1, 21 Dann sagte er: Nackt kam ich hervor aus dem Schoß meiner Mutter; / nackt kehre ich dahin zurück. / Der Herr hat gegeben, der Herr hat genommen; / gelobt sei der Name des Herrn.
22 Bei alldem sündigte Ijob nicht und äußerte nichts Ungehöriges gegen Gott.
Seine Frau allein bleibt ihm erhalten. Ein wahrer Satansbraten, eine Versucherin. Hiob widersteht auch dieser Herausforderung.
2, 9 Da sagte seine Frau zu ihm: Hältst du immer noch fest an deiner Frömmigkeit? Lästere Gott und stirb!
10 Er aber sprach zu ihr: Wie eine Törin redet, so redest du. Nehmen wir das Gute an von Gott, sollen wir dann nicht auch das Böse annehmen? Bei all dem sündigte Ijob nicht mit seinen Lippen.
Alle Herausforderungen hat Hiob bestanden. Er hat die Wette für Gott gewonnen. Und - richtig schön märchenhaft: Das Gute gewinnt! - Gott gibt dem Hiob alles, was er früher hatte, als Lohn in doppelter Menge zurück. Witzig in unseren Augen: Auch seine Söhne. Die alten bleiben zwar tot. Aber dafür eben ein paar neue.
Dieses alte Märchen liest der gläubige Jude. Und anscheinend beschäftigt ihn die Geschichte. Die ganze märchenhafte Szenerie ist zwar absurd - aber die Frage, wieso Gott Leiden zulässt, ist eine der großen Menschheitsfragen und betrifft auch ihn.
Der gläubige Jude kennt eine andere Erklärung, nämlich die jüdische Erklärung. Diese Erklärung heißt nicht "Gott macht Dich zum Spielball absurder Wetten mit dem Teufel", sondern "Du bist selber schuld an dem Leiden. Weil Du nämlich ein Sünder bist. Dein Leiden ist die Strafe für Deine Sünde."
Klingt erst mal gut. Aber stimmt das? Ist das nicht ein Schönreden Gottes?
Die Erklärung mit der absurden Wette erscheint doch manchmal einsichtiger, als die Erklärung mit der eigenen Schuld.
Auch den Brävsten und Gottesfürchtigsten kann das entsetzlichste Leiden treffen.
Da kommt die Gedankenwelt des gläubigen Juden durcheinander.
Gott hat die Welt als superduper Paradies geschaffen. Wer ist daran schuld, dass wir nicht mehr im Paradies sind? Natürlich nicht Gott! Das widerspräche der althergebrachten Vorstellung. Die Menschen sind Schuld! Weil sie sich haben verführen lassen, sein zu wollen wie Gott. Weil sie Gott nicht vertraut haben. So ist es seit Adam und Eva!

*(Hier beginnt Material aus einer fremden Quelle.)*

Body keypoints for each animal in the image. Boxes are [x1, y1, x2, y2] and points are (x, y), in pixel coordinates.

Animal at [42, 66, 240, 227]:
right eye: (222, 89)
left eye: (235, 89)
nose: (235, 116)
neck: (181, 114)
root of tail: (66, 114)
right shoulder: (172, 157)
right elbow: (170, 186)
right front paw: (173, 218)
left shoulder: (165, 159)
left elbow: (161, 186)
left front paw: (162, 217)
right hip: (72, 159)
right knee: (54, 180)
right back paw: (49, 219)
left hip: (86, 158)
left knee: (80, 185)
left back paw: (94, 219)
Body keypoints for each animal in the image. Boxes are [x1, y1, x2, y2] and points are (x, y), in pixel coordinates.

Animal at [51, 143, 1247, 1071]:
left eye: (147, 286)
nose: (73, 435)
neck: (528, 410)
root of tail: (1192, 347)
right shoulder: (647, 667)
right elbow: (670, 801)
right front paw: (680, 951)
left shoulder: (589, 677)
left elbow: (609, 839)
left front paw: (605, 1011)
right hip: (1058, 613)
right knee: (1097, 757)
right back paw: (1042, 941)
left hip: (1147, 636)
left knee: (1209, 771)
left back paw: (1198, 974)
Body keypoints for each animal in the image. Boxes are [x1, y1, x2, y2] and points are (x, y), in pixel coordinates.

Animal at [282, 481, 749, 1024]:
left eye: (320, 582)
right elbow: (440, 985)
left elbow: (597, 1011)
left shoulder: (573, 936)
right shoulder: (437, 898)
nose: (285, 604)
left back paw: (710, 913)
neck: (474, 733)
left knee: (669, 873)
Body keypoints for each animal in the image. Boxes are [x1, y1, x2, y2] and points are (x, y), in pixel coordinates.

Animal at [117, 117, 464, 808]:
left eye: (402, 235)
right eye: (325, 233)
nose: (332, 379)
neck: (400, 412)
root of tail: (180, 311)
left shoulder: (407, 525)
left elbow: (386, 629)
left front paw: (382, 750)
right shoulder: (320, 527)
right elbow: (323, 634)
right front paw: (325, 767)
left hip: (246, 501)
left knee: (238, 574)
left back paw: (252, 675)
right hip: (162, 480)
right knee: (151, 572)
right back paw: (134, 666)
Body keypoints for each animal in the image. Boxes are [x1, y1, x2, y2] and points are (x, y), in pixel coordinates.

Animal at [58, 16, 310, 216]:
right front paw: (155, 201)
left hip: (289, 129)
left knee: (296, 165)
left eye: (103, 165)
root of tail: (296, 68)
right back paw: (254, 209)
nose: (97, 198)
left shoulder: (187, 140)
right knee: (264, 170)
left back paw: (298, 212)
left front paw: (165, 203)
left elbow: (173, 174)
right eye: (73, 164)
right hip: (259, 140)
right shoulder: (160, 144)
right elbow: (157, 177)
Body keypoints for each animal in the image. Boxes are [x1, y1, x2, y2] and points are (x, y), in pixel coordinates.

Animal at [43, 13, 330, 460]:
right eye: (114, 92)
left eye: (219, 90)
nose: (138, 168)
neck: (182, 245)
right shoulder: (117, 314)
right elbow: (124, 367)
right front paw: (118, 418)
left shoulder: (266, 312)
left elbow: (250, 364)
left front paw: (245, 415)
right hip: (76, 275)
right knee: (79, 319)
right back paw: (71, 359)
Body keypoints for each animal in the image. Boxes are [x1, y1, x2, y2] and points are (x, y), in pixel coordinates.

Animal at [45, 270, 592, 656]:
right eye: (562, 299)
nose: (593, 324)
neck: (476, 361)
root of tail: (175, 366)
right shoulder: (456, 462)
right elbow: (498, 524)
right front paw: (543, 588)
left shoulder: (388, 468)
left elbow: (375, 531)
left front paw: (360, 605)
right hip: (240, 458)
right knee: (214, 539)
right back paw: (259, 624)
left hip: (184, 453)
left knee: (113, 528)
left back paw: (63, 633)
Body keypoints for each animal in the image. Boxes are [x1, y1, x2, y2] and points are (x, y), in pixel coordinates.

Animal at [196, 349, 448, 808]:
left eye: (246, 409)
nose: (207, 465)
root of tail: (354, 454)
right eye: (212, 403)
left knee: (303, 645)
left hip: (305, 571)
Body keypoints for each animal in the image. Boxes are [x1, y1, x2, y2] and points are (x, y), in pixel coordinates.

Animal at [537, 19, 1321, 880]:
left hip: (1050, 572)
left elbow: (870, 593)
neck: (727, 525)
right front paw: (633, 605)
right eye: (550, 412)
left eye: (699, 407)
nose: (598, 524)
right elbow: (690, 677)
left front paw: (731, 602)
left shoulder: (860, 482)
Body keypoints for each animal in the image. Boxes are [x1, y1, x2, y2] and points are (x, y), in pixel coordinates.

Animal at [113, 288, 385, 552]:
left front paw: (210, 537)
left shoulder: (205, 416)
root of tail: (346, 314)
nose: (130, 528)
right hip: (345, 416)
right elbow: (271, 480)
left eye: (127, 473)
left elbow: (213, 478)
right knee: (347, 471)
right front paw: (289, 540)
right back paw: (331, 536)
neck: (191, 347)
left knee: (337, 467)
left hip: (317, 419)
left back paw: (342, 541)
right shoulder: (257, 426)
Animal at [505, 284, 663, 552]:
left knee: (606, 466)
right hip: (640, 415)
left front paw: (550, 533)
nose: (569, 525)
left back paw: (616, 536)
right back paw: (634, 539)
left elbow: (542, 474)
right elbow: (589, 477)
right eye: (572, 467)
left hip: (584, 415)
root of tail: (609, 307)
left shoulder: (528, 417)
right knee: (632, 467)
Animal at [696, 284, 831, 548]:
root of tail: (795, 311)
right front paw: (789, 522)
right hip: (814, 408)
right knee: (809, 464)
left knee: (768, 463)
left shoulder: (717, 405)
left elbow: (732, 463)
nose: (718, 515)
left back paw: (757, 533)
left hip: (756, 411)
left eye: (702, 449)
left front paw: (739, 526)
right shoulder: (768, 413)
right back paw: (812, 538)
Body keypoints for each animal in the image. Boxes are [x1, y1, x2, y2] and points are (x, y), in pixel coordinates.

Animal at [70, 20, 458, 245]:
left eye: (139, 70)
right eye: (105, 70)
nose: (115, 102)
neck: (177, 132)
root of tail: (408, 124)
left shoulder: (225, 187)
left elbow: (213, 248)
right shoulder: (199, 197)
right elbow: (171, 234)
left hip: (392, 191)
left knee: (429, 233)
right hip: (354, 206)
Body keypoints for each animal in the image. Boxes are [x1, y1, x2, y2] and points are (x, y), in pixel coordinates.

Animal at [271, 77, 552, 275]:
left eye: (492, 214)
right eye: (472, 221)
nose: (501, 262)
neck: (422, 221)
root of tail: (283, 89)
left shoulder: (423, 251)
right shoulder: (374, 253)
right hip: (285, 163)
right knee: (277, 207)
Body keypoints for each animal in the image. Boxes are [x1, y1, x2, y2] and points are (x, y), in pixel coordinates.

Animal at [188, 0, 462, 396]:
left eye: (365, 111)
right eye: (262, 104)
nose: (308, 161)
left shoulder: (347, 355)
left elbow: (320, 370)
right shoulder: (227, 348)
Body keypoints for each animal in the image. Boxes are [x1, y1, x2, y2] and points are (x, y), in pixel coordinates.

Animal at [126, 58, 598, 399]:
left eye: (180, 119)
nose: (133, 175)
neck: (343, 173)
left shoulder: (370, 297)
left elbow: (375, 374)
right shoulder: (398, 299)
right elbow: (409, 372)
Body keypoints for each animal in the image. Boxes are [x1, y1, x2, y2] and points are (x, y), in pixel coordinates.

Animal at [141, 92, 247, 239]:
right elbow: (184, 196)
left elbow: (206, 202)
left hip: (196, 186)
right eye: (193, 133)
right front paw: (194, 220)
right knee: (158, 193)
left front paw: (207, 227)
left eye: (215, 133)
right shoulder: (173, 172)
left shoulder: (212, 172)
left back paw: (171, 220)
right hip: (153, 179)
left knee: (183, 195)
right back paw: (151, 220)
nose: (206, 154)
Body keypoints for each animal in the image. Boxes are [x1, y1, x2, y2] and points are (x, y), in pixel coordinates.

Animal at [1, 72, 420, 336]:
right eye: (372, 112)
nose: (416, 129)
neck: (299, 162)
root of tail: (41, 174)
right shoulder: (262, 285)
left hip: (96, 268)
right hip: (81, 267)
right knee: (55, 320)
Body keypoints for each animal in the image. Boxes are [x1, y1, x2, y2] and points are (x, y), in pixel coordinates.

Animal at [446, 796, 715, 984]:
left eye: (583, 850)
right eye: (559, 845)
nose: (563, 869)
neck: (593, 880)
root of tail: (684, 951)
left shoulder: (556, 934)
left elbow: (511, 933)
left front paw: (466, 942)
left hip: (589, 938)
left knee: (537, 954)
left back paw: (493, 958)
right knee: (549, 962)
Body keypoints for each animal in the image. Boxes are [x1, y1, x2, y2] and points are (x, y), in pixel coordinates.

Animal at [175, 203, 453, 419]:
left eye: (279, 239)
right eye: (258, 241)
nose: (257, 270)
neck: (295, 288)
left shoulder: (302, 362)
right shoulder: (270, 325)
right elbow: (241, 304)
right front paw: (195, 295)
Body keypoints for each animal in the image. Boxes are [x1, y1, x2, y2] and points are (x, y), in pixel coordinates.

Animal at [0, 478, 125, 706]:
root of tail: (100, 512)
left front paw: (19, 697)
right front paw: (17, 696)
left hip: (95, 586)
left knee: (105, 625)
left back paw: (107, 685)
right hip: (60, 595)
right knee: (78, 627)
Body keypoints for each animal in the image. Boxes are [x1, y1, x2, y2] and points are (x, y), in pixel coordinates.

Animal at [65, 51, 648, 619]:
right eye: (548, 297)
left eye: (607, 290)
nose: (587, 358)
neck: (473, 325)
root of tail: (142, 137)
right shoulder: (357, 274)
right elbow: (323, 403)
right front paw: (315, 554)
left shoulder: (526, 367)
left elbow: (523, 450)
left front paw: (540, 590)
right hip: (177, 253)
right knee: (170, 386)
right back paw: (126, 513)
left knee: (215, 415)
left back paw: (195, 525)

"Ja, schon!", denkt der gläubige Jude. "Aber nicht immer."
Der gläubige Jude ist nicht nur dieser philosophischen, theologischen und moralischen Gedanken fähig, sondern auch des Schreibens. Also setzt er sich hin und schreibt.
"Was glaube ich über die Frage, warum Gott auch schuldlosen Menschen entsetzliches Leid zufügt?"
Vorlage bleibt das Märchen mit seiner absurden Wette, mit dem (für jüdisch-nachexilische Ohren) absurde Gottesbild. Denn so absurd kommt einem das doch vor: Gott sendet sogar seinem treuesten Anhänger Leid. Und in der Realität ist es oft so, dass ein Ausgleich (wie bei Hiob am Ende) nie im Leben stattfindet. Das Leben ist nicht märchenhaft.